68. RAG - Generation

(Timestamp: 42:10)

Note: The speaker concludes the talk at 42:10, stating “I’m going to end it here.” Slides 68-70 regarding the Generation stage were included in the deck but skipped in the video recording due to time constraints.

This slide would have covered the final stage of RAG: generating the answer. The focus here is typically on reducing hallucinations and ensuring the tone matches the user’s needs.

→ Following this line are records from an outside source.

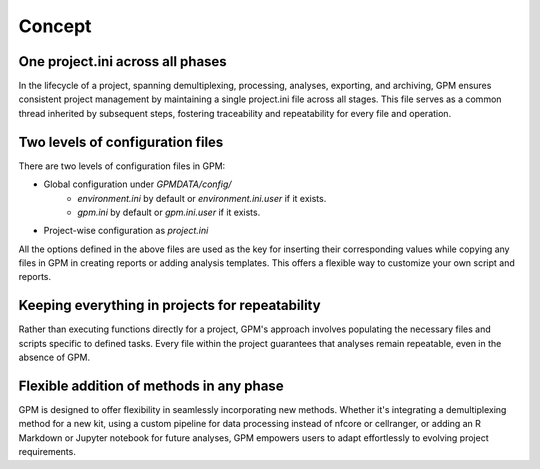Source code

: Concept
=====

One project.ini across all phases
----------------

In the lifecycle of a project, spanning demultiplexing, processing, analyses, exporting, and archiving, GPM ensures consistent project management by maintaining a single project.ini file across all stages. This file serves as a common thread inherited by subsequent steps, fostering traceability and repeatability for every file and operation.

Two levels of configuration files
----------------

There are two levels of configuration files in GPM:

- Global configuration under `GPMDATA/config/`
    - `environment.ini` by default or `environment.ini.user` if it exists.
    - `gpm.ini` by default or `gpm.ini.user` if it exists.
- Project-wise configuration as `project.ini`

All the options defined in the above files are used as the key for inserting their corresponding values while copying any files in GPM in creating reports or adding analysis templates. This offers a flexible way to customize your own script and reports.

Keeping everything in projects for repeatability
----------------

Rather than executing functions directly for a project, GPM's approach involves populating the necessary files and scripts specific to defined tasks. Every file within the project guarantees that analyses remain repeatable, even in the absence of GPM.

Flexible addition of methods in any phase
----------------

GPM is designed to offer flexibility in seamlessly incorporating new methods. Whether it's integrating a demultiplexing method for a new kit, using a custom pipeline for data processing instead of nfcore or cellranger, or adding an R Markdown or Jupyter notebook for future analyses, GPM empowers users to adapt effortlessly to evolving project requirements.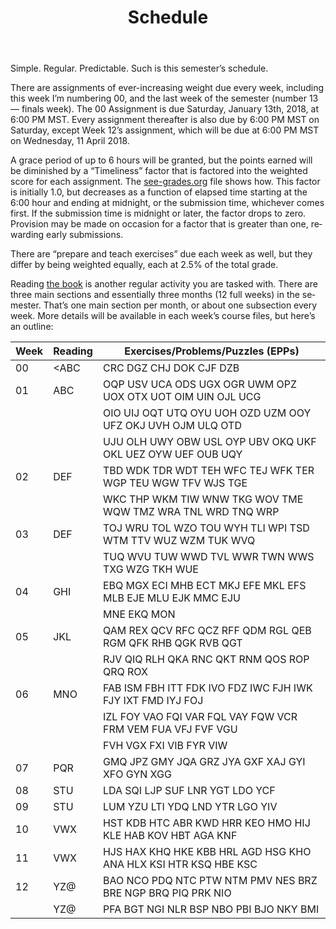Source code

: #+TITLE: Schedule
#+LANGUAGE: en
#+OPTIONS: H:4 num:nil toc:nil \n:nil @:t ::t |:t ^:t *:t TeX:t LaTeX:t
#+STARTUP: showeverything

  Simple. Regular. Predictable. Such is this semester\rsquo{}s schedule.

  There are assignments of ever-increasing weight due every week, including this
  week I\rsquo{}m numbering 00, and the last week of the semester (number 13 --- finals
  week). The 00 Assignment is due Saturday, January 13th, 2018, at 6:00 PM MST.
  Every assignment thereafter is also due by 6:00 PM MST on Saturday, except
  Week 12\rsquo{}s assignment, which will be due at 6:00 PM MST on Wednesday, 11
  April 2018.

  A grace period of up to 6 hours will be granted, but the points earned will be
  diminished by a \ldquo{}Timeliness\rdquo factor that is factored into the weighted score
  for each assignment. The [[file:see-grades.org][see-grades.org]] file shows how. This factor is
  initially 1.0, but decreases as a function of elapsed time starting at the
  6:00 hour and ending at midnight, or the submission time, whichever comes
  first. If the submission time is midnight or later, the factor drops to zero.
  Provision may be made on occasion for a factor that is greater than one,
  rewarding early submissions.

  There are \ldquo{}prepare and teach exercises\rdquo due each week as well, but they differ
  by being weighted equally, each at 2.5% of the total grade.

  Reading [[https://rickneff.github.io/metaphors-be-with-you.html][the book]] is another regular activity you are tasked with. There are
  three main sections and essentially three months (12 full weeks) in the
  semester. That\rsquo{}s one main section per month, or about one subsection every
  week. More details will be available in each week\rsquo{}s course files, but here\rsquo{}s
  an outline:

  | Week | Reading | Exercises/Problems/Puzzles (EPPs)                               |
  |------+---------+-----------------------------------------------------------------|
  |   00 | <ABC    | CRC DGZ CHJ DOK CJF DZB                                         |
  |   01 | ABC     | OQP USV UCA ODS UGX OGR UWM OPZ UOX OTX UOT OIM UIN OJL UCG     |
  |      |         | OIO UIJ OQT UTQ OYU UOH OZD UZM OOY UFZ OKJ UVH OJM ULQ OTD     |
  |      |         | UJU OLH UWY OBW USL OYP UBV OKQ UKF OKL UEZ OYW UEF OUB UQY     |
  |   02 | DEF     | TBD WDK TDR WDT TEH WFC TEJ WFK TER WGP TEU WGW TFV WJS TGE     |
  |      |         | WKC THP WKM TIW WNW TKG WOV TME WQW TMZ WRA TNL WRD TNQ WRP     |
  |   03 | DEF     | TOJ WRU TOL WZO TOU WYH TLI WPI TSD WTM TTV WUZ WZM TUK WVQ     |
  |      |         | TUQ WVU TUW WWD TVL WWR TWN WWS TXG WZG TKH WUE                 |
  |   04 | GHI     | EBQ MGX ECI MHB ECT MKJ EFE MKL EFS MLB EJE MLU EJK MMC EJU     |
  |      |         | MNE EKQ MON                                                     |
  |   05 | JKL     | QAM REX QCV RFC QCZ RFF QDM RGL QEB RGM QFK RHB QGK RVB QGT     |
  |      |         | RJV QIQ RLH QKA RNC QKT RNM QOS ROP QRQ ROX                     |
  |   06 | MNO     | FAB ISM FBH ITT FDK IVO FDZ IWC FJH IWK FJY IXT FMD IYJ FOJ     |
  |      |         | IZL FOY VAO FQI VAR FQL VAY FQW VCR FRM VEM FUA VFJ FVF VGU     |
  |      |         | FVH VGX FXI VIB FYR VIW                                         |
  |   07 | PQR     | GMQ JPZ GMY JQA GRZ JYA GXF XAJ GYI XFO GYN XGG                 |
  |   08 | STU     | LDA SQI LJP SUF LNR YGT LDO YCF                                 |
  |   09 | STU     | LUM YZU LTI YDQ LND YTR LGO YIV                                 |
  |   10 | VWX     | HST KDB HTC ABR KWD HRR KEO HMO HIJ KLE HAB KOV HBT AGA KNF     |
  |   11 | VWX     | HJS HAX KHQ HKE KBB HRL AGD HSG KHO ANA HLX KSI HTR KSQ HBE KSC |
  |   12 | YZ@     | BAO NCO PDQ NTC PTW NTM PMV NES BRZ BRE NGP BRQ PIQ PRK NIO     |
  |      | YZ@     | PFA BGT NGI NLR BSP NBO PBI BJO NKY BMI                         |
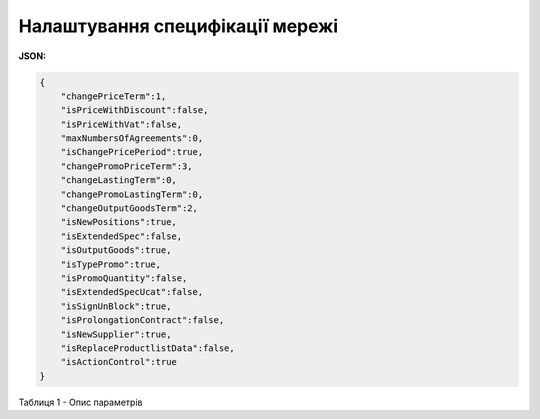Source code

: #############################################################
**Налаштування специфікації мережі**
#############################################################

**JSON:**

.. code:: json

    {
        "changePriceTerm":1,
        "isPriceWithDiscount":false,
        "isPriceWithVat":false,
        "maxNumbersOfAgreements":0,
        "isChangePricePeriod":true,
        "changePromoPriceTerm":3,
        "changeLastingTerm":0,
        "changePromoLastingTerm":0,
        "changeOutputGoodsTerm":2,
        "isNewPositions":true,
        "isExtendedSpec":false,
        "isOutputGoods":true,
        "isTypePromo":true,
        "isPromoQuantity":false,
        "isExtendedSpecUcat":false,
        "isSignUnBlock":true,
        "isProlongationContract":false,
        "isNewSupplier":true,
        "isReplaceProductlistData":false,
        "isActionControl":true
    }
 

Таблиця 1 - Опис параметрів

.. csv-table:: 
  :file: for_csv/CreateAgreementBody2Request.csv
  :widths:  10, 5, 41
  :header-rows: 1
  :stub-columns: 0

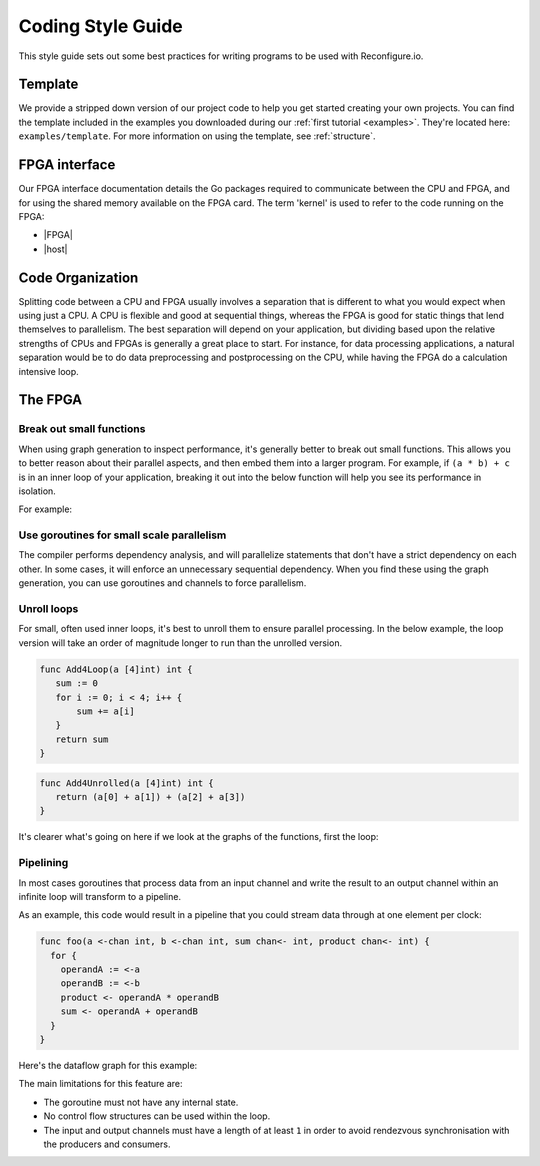 .. _style:

Coding Style Guide
==================

This style guide sets out some best practices for writing programs to be used with Reconfigure.io.

Template
--------
We provide a stripped down version of our project code to help you get started creating your own projects. You can find the template included in the examples you downloaded during our :ref:`first tutorial <examples>`. They're located here: ``examples/template``. For more information on using the template, see :ref:`structure`.

FPGA interface
-------------------
Our FPGA interface documentation details the Go packages required to communicate between the CPU and FPGA, and for using the shared memory available on the FPGA card. The term 'kernel' is used to refer to the code running on the FPGA:

* |FPGA|
* |host|

.. _organization:

Code Organization
-----------------

Splitting code between a CPU and FPGA usually involves a separation that is different to what you would expect when using just a CPU. A CPU is flexible and good at sequential things, whereas the FPGA is good for static things that lend themselves to parallelism. The best separation will depend on your application, but dividing based upon the relative strengths of CPUs and FPGAs is generally a great place to start. For instance, for data processing applications, a natural separation would be to do data preprocessing and postprocessing on the CPU, while having the FPGA do a calculation intensive loop.

The FPGA
-------

Break out small functions
^^^^^^^^^^^^^^^^^^^^^^^^^
When using graph generation to inspect performance, it's generally better to break out small functions. This allows you to better reason about their parallel aspects, and then embed them into a larger program. For example, if ``(a * b) + c`` is in an inner loop of your application, breaking it out into the below function will help you see its performance in isolation.

For example:

.. code-block:: Go
   :linenos:

   func MultiplyAndAdd(a uint, b uint, c uint) uint {
      return (a * b) + c
   }

Use goroutines for small scale parallelism
^^^^^^^^^^^^^^^^^^^^^^^^^^^^^^^^^^^^^^^^^^
The compiler performs dependency analysis, and will parallelize statements that don't have a strict dependency on each other. In some cases, it will enforce an unnecessary sequential dependency. When you find these using the graph generation, you can use goroutines and channels to force parallelism.

.. code-block:: Go
   :linenos:

   // If this for some reason sequentializes the calls to Foo & Bar
   func Baz(a int, b int) int {
      return Foo(a) + Bar(a)
   }

   // You can force it to run them in parallel using goroutines
   // Here's a rewritten version of the function to force
   // the functions to be evaluated in parallel
   func Baz(a int, b int) int {
      tmp1 := make(chan int)
      go func(){
        tmp1 <- Foo(a)
      }()

      tmp2 := make(chan int)
      go func(){
        tmp2 <- Bar(b)
      }()

      return (<-tmp1) + (<-tmp2)
   }

Unroll loops
^^^^^^^^^^^^
For small, often used inner loops, it's best to unroll them to ensure parallel processing. In the below example, the loop version will take an order of magnitude longer to run than the unrolled version.

.. code-block:: Go

   func Add4Loop(a [4]int) int {
      sum := 0
      for i := 0; i < 4; i++ {
          sum += a[i]
      }
      return sum
   }

.. code-block:: Go

   func Add4Unrolled(a [4]int) int {
      return (a[0] + a[1]) + (a[2] + a[3])
   }

It's clearer what's going on here if we look at the graphs of the functions, first the loop:

.. todo::
    insert complex graph of loop

Pipelining
^^^^^^^^^^
In most cases goroutines that process data from an input channel and write the result to an output channel within an infinite loop will transform to a pipeline.

As an example, this code would result in a pipeline that you could stream data through at one element per clock:

.. code-block:: Go

    func foo(a <-chan int, b <-chan int, sum chan<- int, product chan<- int) {
      for {
        operandA := <-a
        operandB := <-b
        product <- operandA * operandB
        sum <- operandA + operandB
      }
    }

Here's the dataflow graph for this example:

.. todo::
    insert graph image


The main limitations for this feature are:

* The goroutine must not have any internal state.
* No control flow structures can be used within the loop.
* The input and output channels must have a length of at least ``1`` in order to avoid rendezvous synchronisation with the producers and consumers.

.. |FPGA| raw:: html

   <a href="http://godoc.reconfigure.io/v0.15.0/kernel/pkg" target="_blank">FPGA docs</a>

.. |host| raw:: html

   <a href="http://godoc.reconfigure.io/v0.15.0/host/pkg" target="_blank">Host CPU docs</a>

69. RAG - Generation (Model Selection)

(Timestamp: 42:10)

Skipped in video. This slide illustrates the choice of LLM for generation (e.g., GPT-4 vs Llama 3 vs Claude). The choice depends on the “Cost/Latency budget” and specific domain requirements.

70. Chunking approaches

(Timestamp: 42:10)

Skipped in video. This slide compares Original Chunking (cutting text at fixed intervals) with Contextual Chunking (adding a summary prefix to every chunk). Contextual chunking significantly improves retrieval because every chunk carries the context of the parent document.

71. Title Slide (Duplicate)

(Timestamp: 42:10)

The presentation concludes with the title slide. Rajiv Shah thanks the audience, encouraging them to think about trade-offs rather than just chasing the latest models. “Hopefully I’ve given you a sense of thinking about these trade-offs… thank you all.”

This annotated presentation was generated from the talk using AI-assisted tools. Each slide includes timestamps and detailed explanations.